§ **TASK PROMPT**:
All lines below starting at the one that holds "12: (183, 364)" and ending at the one that holds "41: (256, 157)" should be printed exactly, ends included. Pictures should not be printed, nor anything else.

§ **INFORMATION GIVEN**:
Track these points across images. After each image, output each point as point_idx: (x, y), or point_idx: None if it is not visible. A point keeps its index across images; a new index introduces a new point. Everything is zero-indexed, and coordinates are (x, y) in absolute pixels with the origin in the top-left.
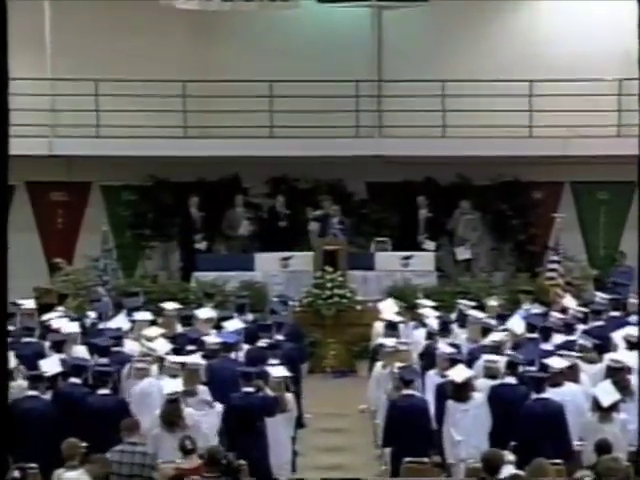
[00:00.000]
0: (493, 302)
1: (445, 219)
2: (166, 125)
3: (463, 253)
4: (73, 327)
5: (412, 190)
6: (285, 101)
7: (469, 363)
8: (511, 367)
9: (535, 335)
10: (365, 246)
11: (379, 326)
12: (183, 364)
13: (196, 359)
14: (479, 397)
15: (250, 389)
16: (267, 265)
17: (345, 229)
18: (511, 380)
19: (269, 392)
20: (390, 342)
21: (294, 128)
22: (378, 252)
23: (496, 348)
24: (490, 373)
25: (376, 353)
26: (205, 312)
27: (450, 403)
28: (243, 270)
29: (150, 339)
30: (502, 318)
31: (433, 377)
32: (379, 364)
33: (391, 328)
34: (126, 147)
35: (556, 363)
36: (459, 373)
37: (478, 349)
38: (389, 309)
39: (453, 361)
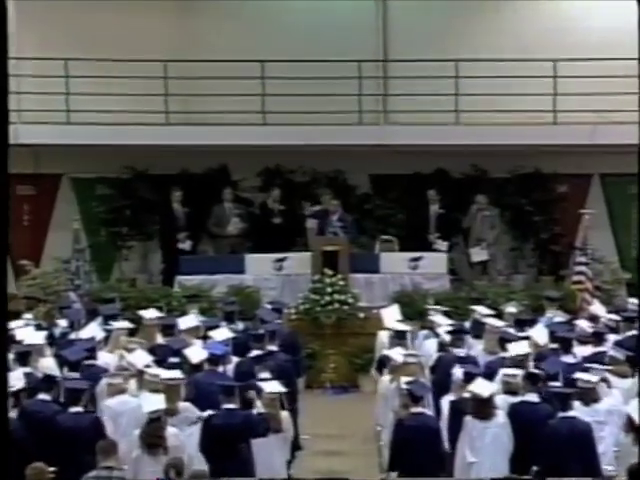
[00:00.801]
0: (513, 309)
1: (459, 216)
2: (146, 110)
3: (479, 254)
4: (39, 337)
5: (422, 183)
6: (279, 84)
7: (486, 378)
8: (533, 382)
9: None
10: (369, 246)
11: (384, 336)
12: (165, 379)
13: (179, 373)
14: (501, 415)
15: (232, 405)
16: (259, 267)
17: (346, 227)
18: (533, 397)
19: (261, 409)
20: (397, 354)
21: (289, 114)
22: (383, 253)
23: (516, 361)
24: (510, 389)
25: (382, 366)
26: (189, 320)
27: (469, 420)
28: (232, 273)
29: (128, 351)
30: (523, 327)
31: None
32: (385, 378)
33: (398, 338)
34: (100, 135)
35: (585, 377)
36: (483, 387)
37: (496, 362)
38: (392, 316)
39: (469, 376)
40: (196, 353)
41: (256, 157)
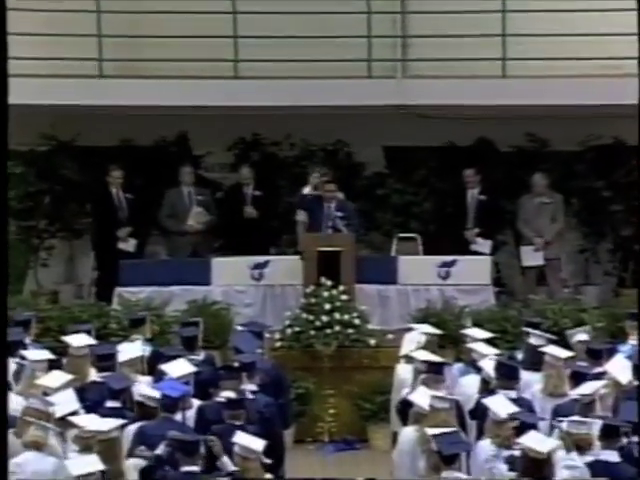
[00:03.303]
0: (583, 335)
1: (507, 204)
2: (70, 57)
3: (535, 257)
4: None
5: (456, 160)
6: (257, 22)
7: (550, 429)
8: (611, 435)
9: None
10: (382, 246)
11: (404, 371)
12: (100, 430)
13: (120, 422)
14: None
15: (194, 468)
16: (230, 276)
17: (351, 219)
18: (611, 455)
19: (230, 466)
20: (423, 396)
21: (271, 63)
22: (403, 256)
23: (588, 406)
24: (578, 444)
25: (401, 413)
26: (133, 349)
27: None
28: (193, 284)
29: (47, 391)
30: (597, 359)
31: (487, 449)
32: (406, 430)
33: (424, 373)
34: (9, 92)
35: None
36: (540, 441)
37: (559, 407)
38: (415, 344)
39: (521, 426)
40: (144, 394)
41: (226, 124)
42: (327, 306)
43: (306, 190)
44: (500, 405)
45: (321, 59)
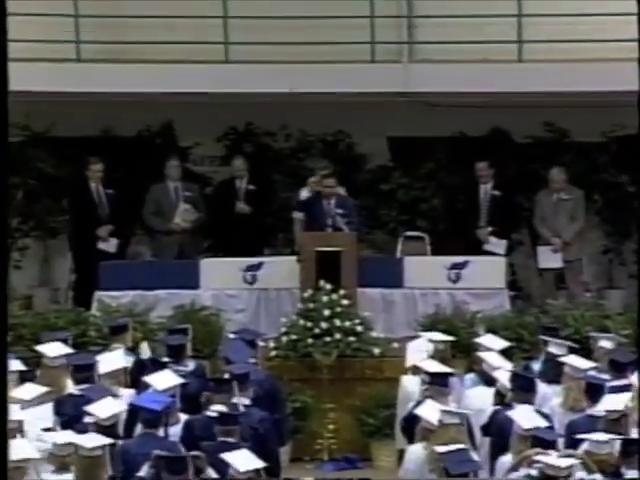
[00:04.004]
0: (606, 343)
1: (523, 200)
2: (46, 40)
3: (553, 258)
4: None
5: (467, 151)
6: (249, 1)
7: (567, 446)
8: (632, 453)
9: None
10: (387, 246)
11: (411, 383)
12: (77, 447)
13: (100, 439)
14: None
15: None
16: (220, 278)
17: (352, 217)
18: (635, 474)
19: None
20: (431, 410)
21: (265, 46)
22: (409, 257)
23: (611, 422)
24: (601, 465)
25: (408, 428)
26: (115, 359)
27: None
28: (180, 287)
29: (21, 405)
30: (622, 371)
31: (507, 464)
32: (414, 448)
33: (432, 386)
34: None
35: None
36: (559, 460)
37: (580, 422)
38: (423, 353)
39: (539, 443)
40: (124, 408)
41: (216, 112)
42: (326, 312)
43: (304, 194)
44: (527, 418)
45: (320, 42)
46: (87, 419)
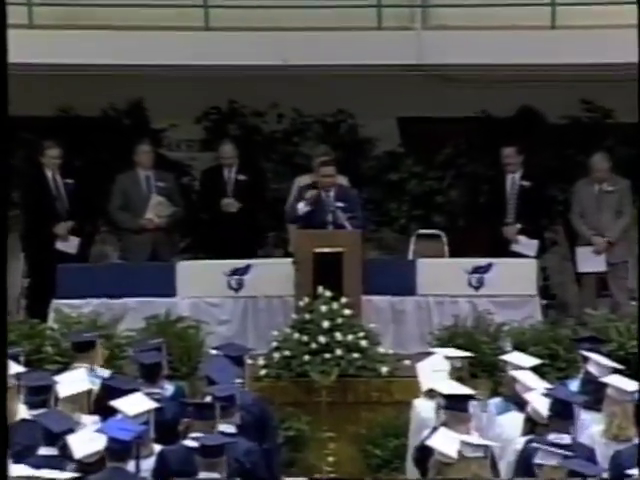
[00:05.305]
0: None
1: (557, 193)
2: None
3: (594, 261)
4: None
5: (491, 135)
6: None
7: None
8: None
9: None
10: (397, 246)
11: (425, 407)
12: None
13: (59, 474)
14: None
15: None
16: (201, 284)
17: (355, 211)
18: None
19: None
20: (448, 441)
21: (252, 10)
22: (423, 259)
23: None
24: None
25: (421, 463)
26: (76, 380)
27: None
28: (153, 295)
29: None
30: None
31: None
32: None
33: (449, 410)
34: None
35: None
36: None
37: (626, 454)
38: (439, 372)
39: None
40: (88, 439)
41: (194, 89)
42: (325, 324)
43: (302, 210)
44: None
45: (317, 5)
46: (44, 450)
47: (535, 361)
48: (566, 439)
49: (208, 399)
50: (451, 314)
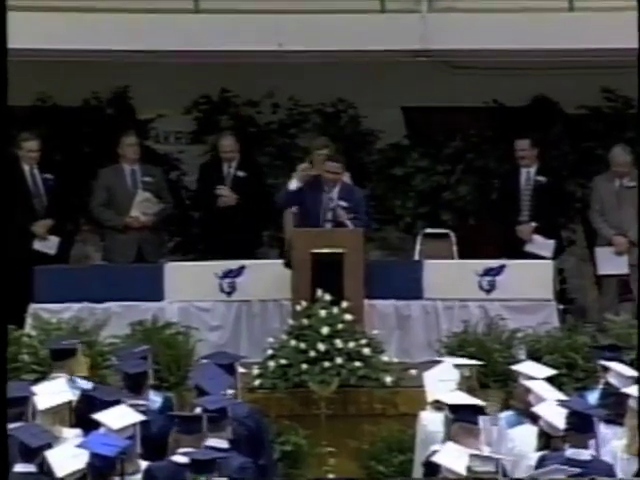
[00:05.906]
0: None
1: (576, 188)
2: None
3: (615, 263)
4: None
5: (504, 126)
6: None
7: None
8: None
9: None
10: (402, 247)
11: (432, 420)
12: None
13: None
14: None
15: None
16: (190, 287)
17: (358, 209)
18: None
19: None
20: (457, 456)
21: None
22: (430, 260)
23: None
24: None
25: (429, 476)
26: (57, 391)
27: None
28: (138, 299)
29: None
30: None
31: None
32: None
33: (457, 422)
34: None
35: None
36: None
37: None
38: (447, 383)
39: None
40: (69, 455)
41: (183, 77)
42: (325, 330)
43: (293, 185)
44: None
45: None
46: (20, 467)
47: (550, 371)
48: (585, 454)
49: (198, 411)
50: (460, 319)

§ **TASK SOLUTION**:
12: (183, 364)
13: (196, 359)
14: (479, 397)
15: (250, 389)
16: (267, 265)
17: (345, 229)
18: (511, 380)
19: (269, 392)
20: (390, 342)
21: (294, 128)
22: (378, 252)
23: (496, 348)
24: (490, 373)
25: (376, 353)
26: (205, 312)
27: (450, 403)
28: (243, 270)
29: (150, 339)
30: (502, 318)
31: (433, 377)
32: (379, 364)
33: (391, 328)
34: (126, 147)
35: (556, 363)
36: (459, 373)
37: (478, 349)
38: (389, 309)
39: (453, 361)
[00:00.801]
0: (513, 309)
1: (459, 216)
2: (146, 110)
3: (479, 254)
4: (39, 337)
5: (422, 183)
6: (279, 84)
7: (486, 378)
8: (533, 382)
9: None
10: (369, 246)
11: (384, 336)
12: (165, 379)
13: (179, 373)
14: (501, 415)
15: (232, 405)
16: (259, 267)
17: (346, 227)
18: (533, 397)
19: (261, 409)
20: (397, 354)
21: (289, 114)
22: (383, 253)
23: (516, 361)
24: (510, 389)
25: (382, 366)
26: (189, 320)
27: (469, 420)
28: (232, 273)
29: (128, 351)
30: (523, 327)
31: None
32: (385, 378)
33: (398, 338)
34: (100, 135)
35: (585, 377)
36: (483, 387)
37: (496, 362)
38: (392, 316)
39: (469, 376)
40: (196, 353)
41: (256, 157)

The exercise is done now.